A model, however, is as good as its assumptions and its parameters estimates. To increase the reliability of a model’s predictions, it would be necessary to quantitatively characterize the structure of the ovarian cortical tissue and the metabolic requirements of the ovarian cells at any developmental stage. Flow and mass transport in the bioreactor ought to be based on a more detailed description of bioreactor and fragment geometry. CO₂ transport and the effect of pericellular pH changes on ovarian cell metabolism should also be accounted for because they might also play a role in bioreactor configurations with a high tissue-to-medium volume ratio.
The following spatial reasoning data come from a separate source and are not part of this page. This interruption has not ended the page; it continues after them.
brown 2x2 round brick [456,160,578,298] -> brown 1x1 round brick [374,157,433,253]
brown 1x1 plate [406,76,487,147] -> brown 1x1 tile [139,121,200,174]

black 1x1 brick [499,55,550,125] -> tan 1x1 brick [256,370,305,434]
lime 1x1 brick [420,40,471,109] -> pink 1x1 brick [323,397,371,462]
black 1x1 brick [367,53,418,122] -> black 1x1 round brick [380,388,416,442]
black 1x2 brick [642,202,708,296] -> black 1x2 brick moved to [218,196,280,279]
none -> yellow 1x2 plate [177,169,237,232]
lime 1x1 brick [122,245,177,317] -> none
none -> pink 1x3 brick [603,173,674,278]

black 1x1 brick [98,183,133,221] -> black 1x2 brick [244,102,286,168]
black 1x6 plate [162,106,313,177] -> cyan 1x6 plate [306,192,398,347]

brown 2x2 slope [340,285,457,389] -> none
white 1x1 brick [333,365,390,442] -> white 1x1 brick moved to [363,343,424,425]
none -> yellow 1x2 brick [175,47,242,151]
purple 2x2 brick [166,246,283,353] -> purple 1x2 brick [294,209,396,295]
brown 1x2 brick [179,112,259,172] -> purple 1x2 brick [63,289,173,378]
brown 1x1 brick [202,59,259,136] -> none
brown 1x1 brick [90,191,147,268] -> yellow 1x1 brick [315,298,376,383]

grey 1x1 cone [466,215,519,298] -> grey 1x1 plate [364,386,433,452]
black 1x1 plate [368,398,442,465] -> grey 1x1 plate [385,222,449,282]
In spite of its limitations, the model-based review and analysis of reports on the in vitro culture of fragments of ovarian cortical tissue suggests that bioreactor designs enhancing the O₂ supply to the ovarian cells have the potential to maintain about 65% [19] of follicles as viable for longer than a week, and to activate up to about 20% of these [8,15,19] to progress from the primordial to the secondary stage, without significant differences between fresh and frozen-thawed tissue. However, in the long-term, in vitro culture follicle quality decreases (with only 45% grade I follicles after 9 days of culture [19], and the proportion of viable follicles decreases as well. Correspondingly, the proportion of degenerating/atretic follicles increases from a few units to 14–50% [8,15] after a week of culture. This suggests that there is still quite some room to further optimize bioreactor design to enhance O₂ transport to ovarian cells and to adjust it to their changing requirements as follicles grow, as a possible means to guide their progression in vitro.

4. Conclusions

The critical review reported in this paper was aimed at investigating whether the lack of a rationale to the design of the proposed bioreactor designs for the in vitro culture of fragments of cortical ovarian tissue has prevented the full understanding of the effect of O₂ transport on the culture outcome, and from fully exploiting the tissue fertility potential. Theoretical models were developed for O₂ transport from a gaseous atmosphere to cells in ovarian cortical tissue fragments in some exemplary bioreactors proposed to enhance O₂ transport in in vitro culture. The models were used for predicting the dissolved O₂ concentration anywhere in the fragment. The model-based analysis evidenced an association between higher O₂ availability in tissue and an enhanced follicle viability and progression. It also provided a rationale to help understand the unsuccessful reported culture outcomes. This suggests that bioreactor designs enhancing O₂ transport to cells in fragments of cortical ovarian tissue may significantly influence the outcome of the in vitro culture. It also suggests that future strategies to maintain follicle viability long-term and possibly guide follicle activation and growth are better based on bioreactors for the in vitro culture of ovarian tissue designed and operated according to rational engineering criteria to control the perifollicular culture microenvironment. Within this methodological framework, models describing the transport of medium flow and relevant dissolved species in bioreactors and tissue in detail may be valuable developmental tools, provided that their predictions are validated against experimental measurements.